Robustness of Metabolite Findings

Table 2 shows the median of the 200 adjusted HRs from bootstrap samples with empirical 95% CI for the eight metabolite hits that crossed the Bonferroni threshold in the main analysis. For most, the estimated HR of the original sample was similar to the median HR from bootstrap resamples, whereas some metabolites with large original effect sizes had even larger median estimates and wider confidence intervals as well, particularly C-glycosyltryptophan (original HR, 24.11, bootstrap median HR, 42.10; 95% CI, 5.37 to 2751.77) and pseudouridine (original HR, 39.35, bootstrap median HR, 61.56; 95% CI, 7.61 to 1719.86). The proportions of P values from 200 bootstrap resamples that crossed the Bonferroni threshold of 6.06 × 10−5, which corresponds to the robustness of the inference, varied across metabolites. The highest proportion was 77% for 5,6-dihydrouridine; 153 of the fully adjusted Cox regression results out of 200 total resamples met the Bonferroni significance threshold, indicating that most of the time, if we were to repeat the analysis 200 times, we would see a consistently significant association for 5,6-dihydrouridine. In the higher eGFR strata, C-glycosyltryptophan had a probability of being a significant association in 75% of resamples, followed by pseudouridine at 65%, whereas the proportion for tetrahydrocortisol sulfate was only 24.0% in the lower eGFR strata.

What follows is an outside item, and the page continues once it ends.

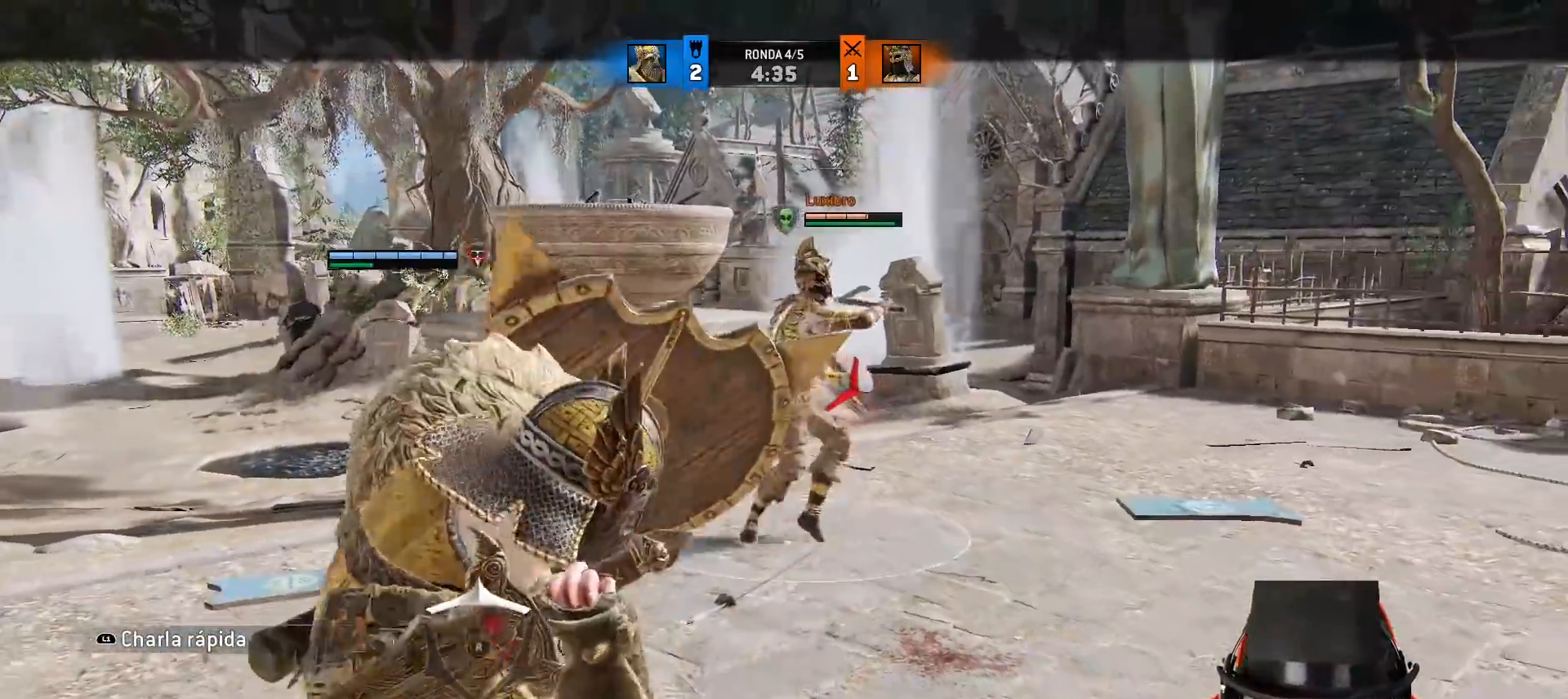
{"dt_ms": 500, "buttons": [], "left_stick": "down", "right_stick": "center", "events": [[100, "right_stick", "center"], [383, "L2", "up"]]}
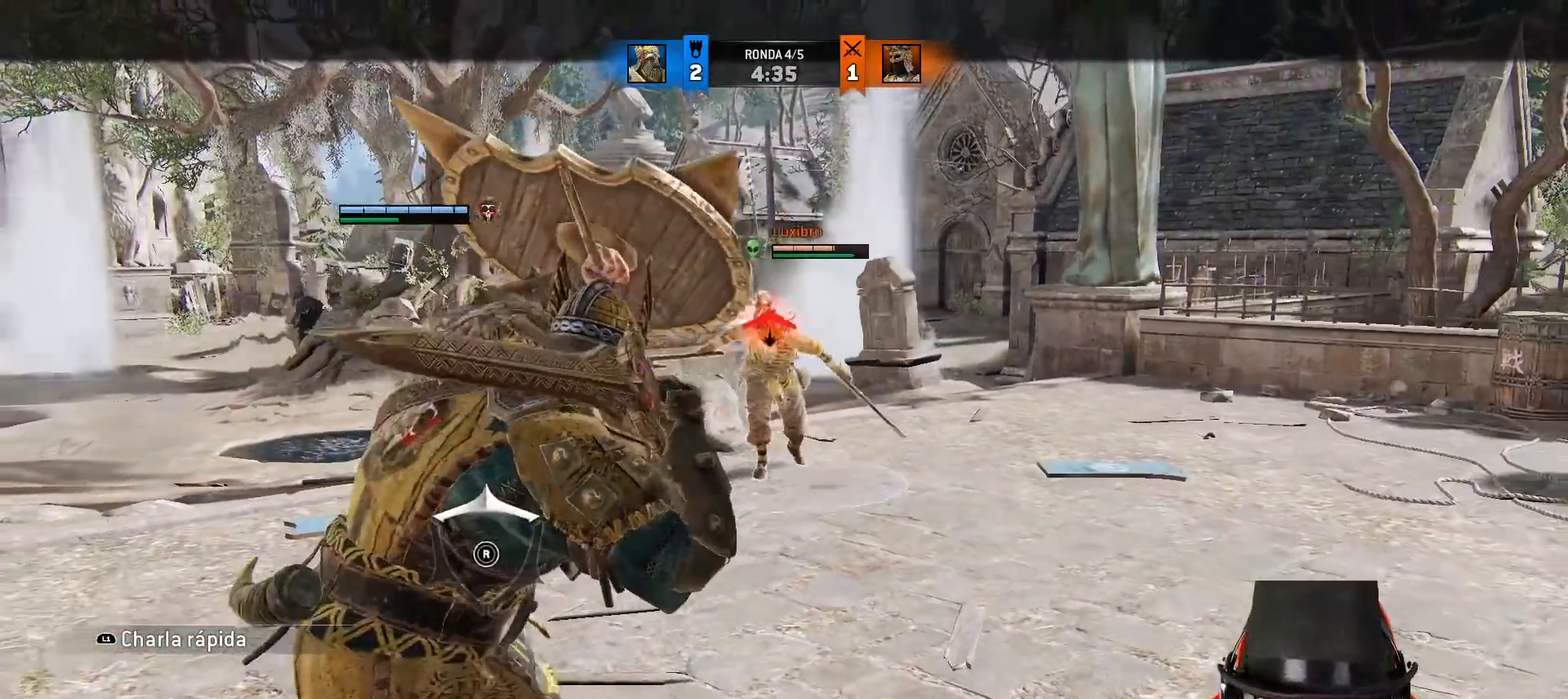
{"dt_ms": 500, "buttons": [], "left_stick": "down", "right_stick": "left", "events": [[100, "right_stick", "down-left"], [417, "right_stick", "left"]]}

In permutation analysis, there were four metabolites that met or exceeded a Bonferroni threshold in the higher eGFR stratum. These metabolites included lanthionine, C-glycosyltryptophan, gulonate, 5,6-dihydrouridine, and pseudouridine. In the lower eGFR stratum, tetrahydrocortisol sulfate did not remain significant at the Bonferroni threshold in permutation analysis.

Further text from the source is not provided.